When is it okay to swear at your audience?

February 14, 2018 Neil No comments exist

Just a quick disclaimer – there will obviously be a couple (well, a lot) of swears in this post.

A couple of scandals back, Donald Trump caused international outrage by calling some countries ‘shitholes’. Conversely, Labour’s Jonathan Reynolds recently won positive national coverage for telling a holocaust denier he’d rather pick up shit with his hands than continue the conversation, and Jess Phillips MP’s forthright response to a troll has (as of writing this post) not even been deemed newsworthy by mainstream outlets.

Obviously context plays a major role in these examples, but it does beg the question: when is it okay to swear? And can it ever work in your favour as a business? Well, firstly, let’s not conflate the word-slinging above with a carefully planned part of a communications strategy. Plenty of people have some four letter words they’d love to try out on the odd customer, but alas, that type of talk is still generally reserved for the conversations you have in your head while taking a shower.

So instead, here are three lessons from businesses whose messages have crossed into the profane and made it work.

1. Know your audience

For every person that appreciates unfiltered language from their business partners, there will be others that are immediately put-off. So if you’re going to swear in your content, acknowledge that it will only appeal to a certain demographic.

The rather excellent logo designer Paddy McGrath, who runs superlogoboy.com, uses a sprinkling of risky language to challenge potential clients to tell a compelling brand story.

Paddy’s site is an honest and authentic reflection of both his voice and his design philosophy, and he uses it as a gateway for clients that he knows will be open to his development process. “I’m quite selective about the people I work with”, explains Paddy. “We have to both be excited about working together and my website is a way to set my clients’ expectations from the beginning”.

2. Have a purpose

One of the biggest arguments against swearing in marketing is that it risks drawing attention away from your actual message. Profanity is powerful, but does it genuinely contribute to what you want to achieve?
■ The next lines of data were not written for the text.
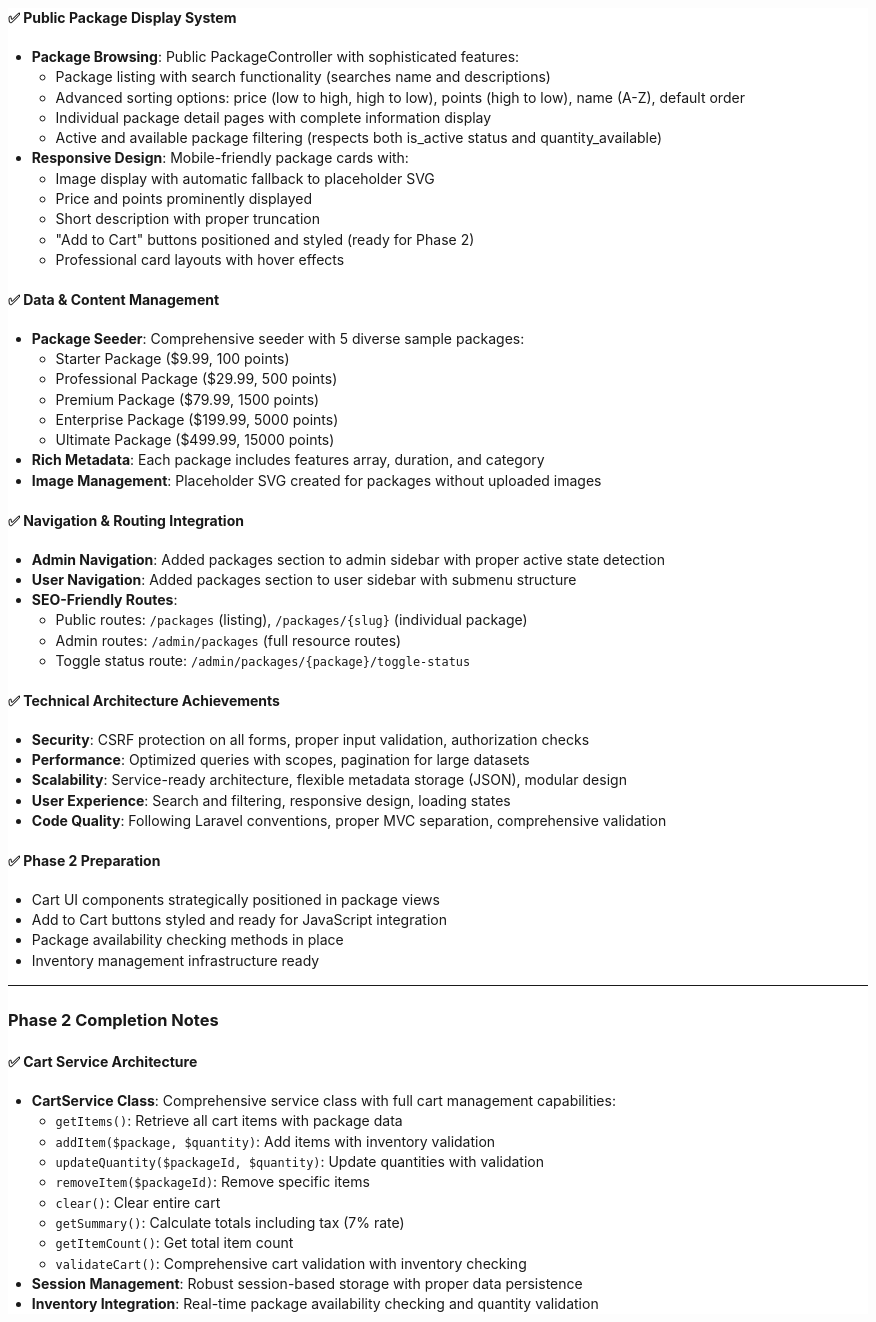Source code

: #### ✅ Public Package Display System
- **Package Browsing**: Public PackageController with sophisticated features:
  - Package listing with search functionality (searches name and descriptions)
  - Advanced sorting options: price (low to high, high to low), points (high to low), name (A-Z), default order
  - Individual package detail pages with complete information display
  - Active and available package filtering (respects both is_active status and quantity_available)
- **Responsive Design**: Mobile-friendly package cards with:
  - Image display with automatic fallback to placeholder SVG
  - Price and points prominently displayed
  - Short description with proper truncation
  - "Add to Cart" buttons positioned and styled (ready for Phase 2)
  - Professional card layouts with hover effects

#### ✅ Data & Content Management
- **Package Seeder**: Comprehensive seeder with 5 diverse sample packages:
  - Starter Package ($9.99, 100 points)
  - Professional Package ($29.99, 500 points)
  - Premium Package ($79.99, 1500 points)
  - Enterprise Package ($199.99, 5000 points)
  - Ultimate Package ($499.99, 15000 points)
- **Rich Metadata**: Each package includes features array, duration, and category
- **Image Management**: Placeholder SVG created for packages without uploaded images

#### ✅ Navigation & Routing Integration
- **Admin Navigation**: Added packages section to admin sidebar with proper active state detection
- **User Navigation**: Added packages section to user sidebar with submenu structure
- **SEO-Friendly Routes**:
  - Public routes: `/packages` (listing), `/packages/{slug}` (individual package)
  - Admin routes: `/admin/packages` (full resource routes)
  - Toggle status route: `/admin/packages/{package}/toggle-status`

#### ✅ Technical Architecture Achievements
- **Security**: CSRF protection on all forms, proper input validation, authorization checks
- **Performance**: Optimized queries with scopes, pagination for large datasets
- **Scalability**: Service-ready architecture, flexible metadata storage (JSON), modular design
- **User Experience**: Search and filtering, responsive design, loading states
- **Code Quality**: Following Laravel conventions, proper MVC separation, comprehensive validation

#### ✅ Phase 2 Preparation
- Cart UI components strategically positioned in package views
- Add to Cart buttons styled and ready for JavaScript integration
- Package availability checking methods in place
- Inventory management infrastructure ready

---

### Phase 2 Completion Notes

#### ✅ Cart Service Architecture
- **CartService Class**: Comprehensive service class with full cart management capabilities:
  - `getItems()`: Retrieve all cart items with package data
  - `addItem($package, $quantity)`: Add items with inventory validation
  - `updateQuantity($packageId, $quantity)`: Update quantities with validation
  - `removeItem($packageId)`: Remove specific items
  - `clear()`: Clear entire cart
  - `getSummary()`: Calculate totals including tax (7% rate)
  - `getItemCount()`: Get total item count
  - `validateCart()`: Comprehensive cart validation with inventory checking
- **Session Management**: Robust session-based storage with proper data persistence
- **Inventory Integration**: Real-time package availability checking and quantity validation
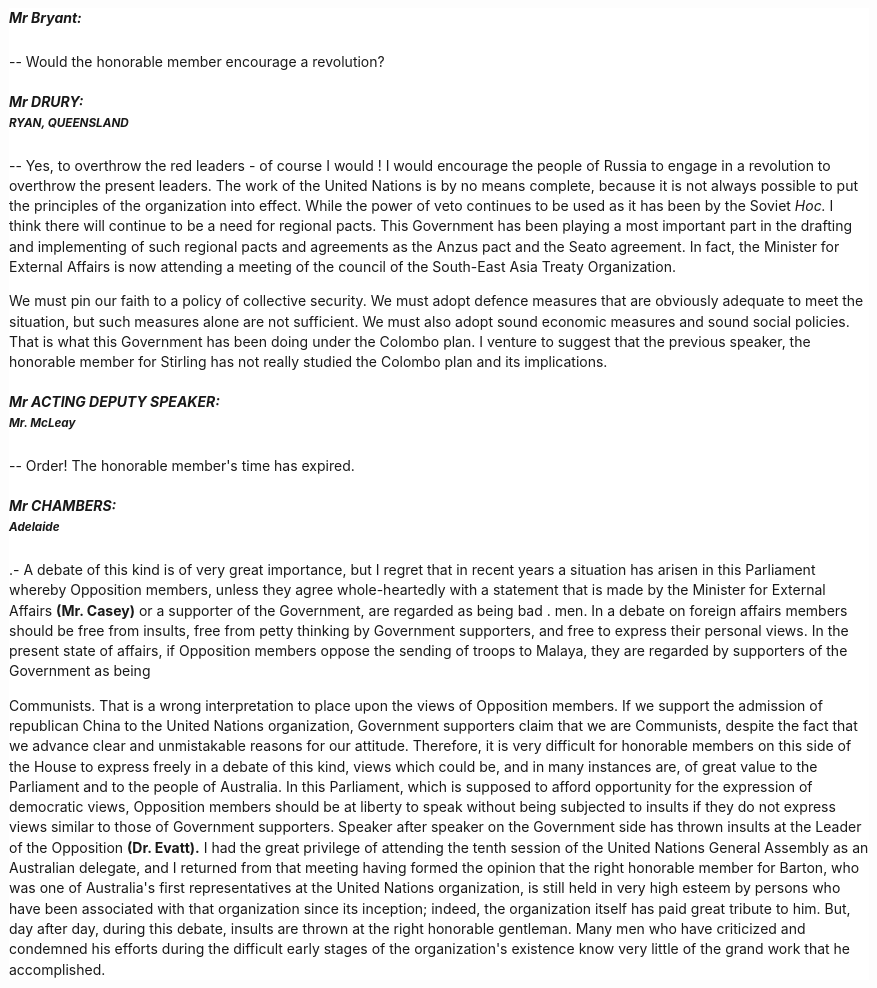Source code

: ##### Mr Bryant:

--  Would the honorable member encourage a revolution? 

##### Mr DRURY:<br><small class="text-muted">RYAN, QUEENSLAND</small>

-- Yes, to overthrow the red leaders - of course I would ! I would encourage the people of Russia to engage in a revolution to overthrow the present leaders. The work of the United Nations is by no means complete, because it is not always possible to put the principles of the organization into effect. While the power of veto continues to be used as it has been by the Soviet  *Hoc.*  I think there will continue to be a need for regional pacts. This Government has been playing a most important part in the drafting and implementing of such regional pacts and agreements as the Anzus pact and the Seato agreement. In fact, the Minister for External Affairs is now attending a meeting of the council of the South-East Asia Treaty Organization. 

We must pin our faith to a policy of collective security. We must adopt defence measures that are obviously adequate to meet the situation, but such measures alone are not sufficient. We must also adopt sound economic measures and sound social policies. That is what this Government has been doing under the Colombo plan. I venture to suggest that the previous  speaker,  the honorable member for Stirling has not really studied the Colombo plan and its implications. 

##### Mr ACTING DEPUTY SPEAKER:<br><small class="text-muted">Mr. McLeay</small>

-- Order! The honorable member's time has expired. 

##### Mr CHAMBERS:<br><small class="text-muted">Adelaide</small>

.- A debate of this kind is of very great importance, but I regret that in recent years a situation has arisen in this Parliament whereby Opposition members, unless they agree whole-heartedly with a statement that is made by the Minister for External Affairs  **(Mr. Casey)**  or a supporter of the Government, are regarded as being bad . men. In a debate on foreign affairs members should be free from insults, free from petty thinking by Government supporters, and free to express their personal views. In the present state of affairs, if Opposition members oppose the sending of troops to Malaya, they are regarded by supporters of the Government as being 

Communists. That is a wrong interpretation to place upon the views of Opposition members. If we support the admission of republican China to the United Nations organization, Government supporters claim that we are Communists, despite the fact that we advance clear and unmistakable reasons for our attitude. Therefore, it is very difficult for honorable members on this side of the House to express freely in a debate of this kind, views which could be, and in many instances are, of great value to the Parliament and to the people of Australia. In this Parliament, which is supposed to afford opportunity for the expression of democratic views, Opposition members should be at liberty to speak without being subjected to insults if they do not express views similar to those of Government supporters.  Speaker  after  speaker  on the Government side has thrown insults at the Leader of the Opposition  **(Dr. Evatt).**  I had the great privilege of attending the tenth session of the United Nations General Assembly as an Australian delegate, and I returned from that meeting having formed the opinion that the right honorable member for Barton, who was one of Australia's first representatives at the United Nations organization, is still held in very high esteem by persons who have been associated with that organization since its inception; indeed, the organization itself has paid great tribute to him. But, day after day, during this debate, insults are thrown at the right honorable gentleman. Many men who have criticized and condemned his efforts during the difficult early stages of the organization's existence know very little of the grand work that he accomplished. 
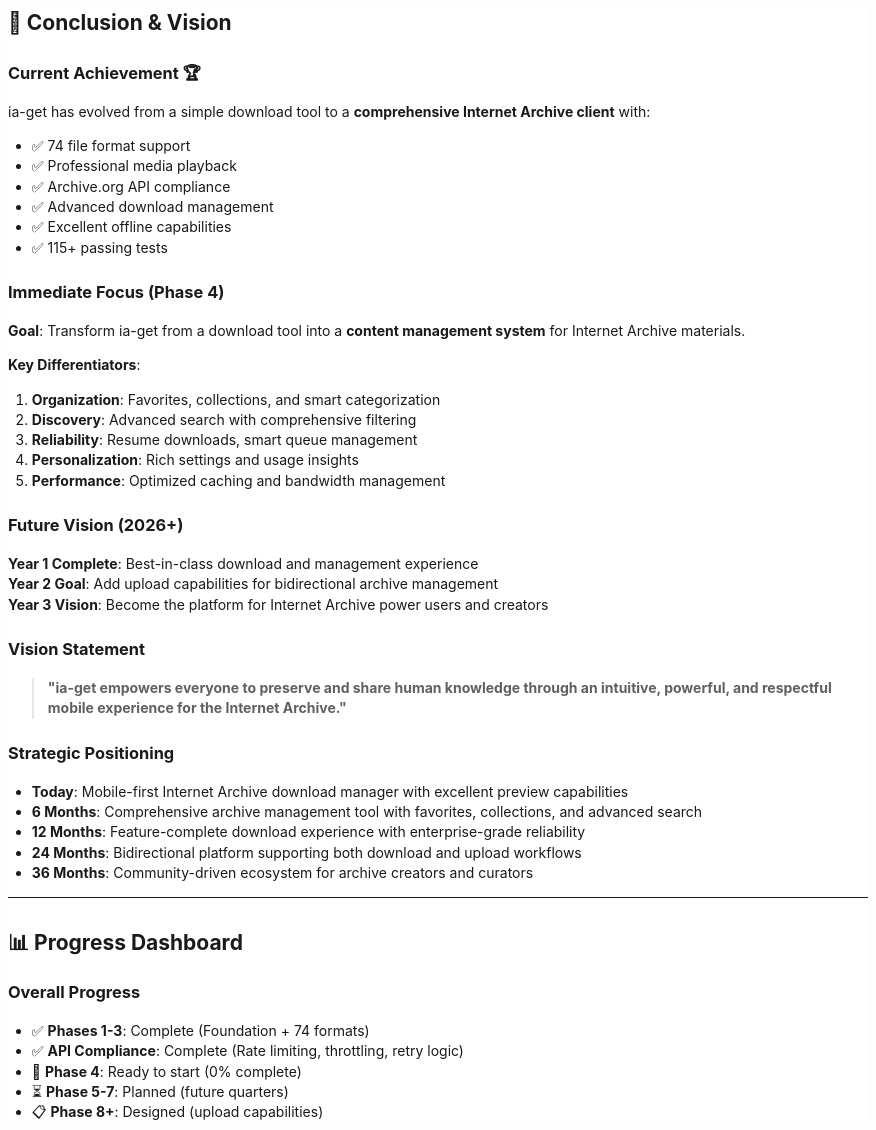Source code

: 
## 🎉 Conclusion & Vision

### Current Achievement 🏆

ia-get has evolved from a simple download tool to a **comprehensive Internet Archive client** with:
- ✅ 74 file format support
- ✅ Professional media playback
- ✅ Archive.org API compliance
- ✅ Advanced download management
- ✅ Excellent offline capabilities
- ✅ 115+ passing tests

### Immediate Focus (Phase 4)

**Goal**: Transform ia-get from a download tool into a **content management system** for Internet Archive materials.

**Key Differentiators**:
1. **Organization**: Favorites, collections, and smart categorization
2. **Discovery**: Advanced search with comprehensive filtering
3. **Reliability**: Resume downloads, smart queue management
4. **Personalization**: Rich settings and usage insights
5. **Performance**: Optimized caching and bandwidth management

### Future Vision (2026+)

**Year 1 Complete**: Best-in-class download and management experience  
**Year 2 Goal**: Add upload capabilities for bidirectional archive management  
**Year 3 Vision**: Become the platform for Internet Archive power users and creators

### Vision Statement

> **"ia-get empowers everyone to preserve and share human knowledge through an intuitive, powerful, and respectful mobile experience for the Internet Archive."**

### Strategic Positioning

- **Today**: Mobile-first Internet Archive download manager with excellent preview capabilities
- **6 Months**: Comprehensive archive management tool with favorites, collections, and advanced search
- **12 Months**: Feature-complete download experience with enterprise-grade reliability
- **24 Months**: Bidirectional platform supporting both download and upload workflows
- **36 Months**: Community-driven ecosystem for archive creators and curators

---

## 📊 Progress Dashboard

### Overall Progress
- ✅ **Phases 1-3**: Complete (Foundation + 74 formats)
- ✅ **API Compliance**: Complete (Rate limiting, throttling, retry logic)
- 🎯 **Phase 4**: Ready to start (0% complete)
- ⏳ **Phase 5-7**: Planned (future quarters)
- 📋 **Phase 8+**: Designed (upload capabilities)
Dollar Shave Club’s 2012 launch video would have been hilarious on its own, but its title and strapline resonated with their target audience of younger men who wanted a cheaper shave. It was only a small part of an already creative advert, but it worked, and was made even more funny and relatable by the company’s charismatic founder.

In 2015 Paddy Power managed to get the ASA to clear its advert telling Sepp Blatter to ‘just f**k off already’. The betting company’s argument was that their ad reflected the “overwhelming sentiment” felt by fans that Blatter should resign. The bookmaker’s strapline is ‘we hear you’ for a reason.

Paddy Power went for shock-value, Dollar Shave Club for humour, but they both used language that they knew their target market would relate to. Resonance is a hugely important factor for both brands and dropping the f-bomb was an effective way for the adverts to achieve that connection.

3. Embrace the controversy

If you’re swearing in your marketing content, it’s because you’ve got the confidence to deal with the fallout. One of my favourite examples is Burger King’s ‘King Great’ campaign from 2010. Not only was it cheeky, it also generated widespread media coverage for the brand as a result of the subsequent ASA investigation. Burger King told the ASA that they were ‘surprised and disappointed’ that their advert had caused offence, which I suspect is untrue in both respects.

Similarly, the 2014 FCKH8.com viral video featuring sweary little girls didn’t just embrace controversy, it went all-out to maximise the outrage.

Their Youtube video has almost three times as many dislikes as it does likes, but it also has 3.5 million views, and the website has subsequently used similar tactics in many other videos.

Is it right for you?

If you’re confident enough that you want clients to meet you on your own terms, or have a specific target audience that might resonate with a little bit of naughtiness, then it’s worth considering. But if you’re going to go all out like some of the examples above, you’ll need a skin like rhinoceros hide and your hobbies probably include poking beehives with a stick.

While we might be seeing more public figures setting their tongues free on social media, only a select few businesses can get away with the same thing. Be certain that you’re one of them and that the advantages outweigh the risk.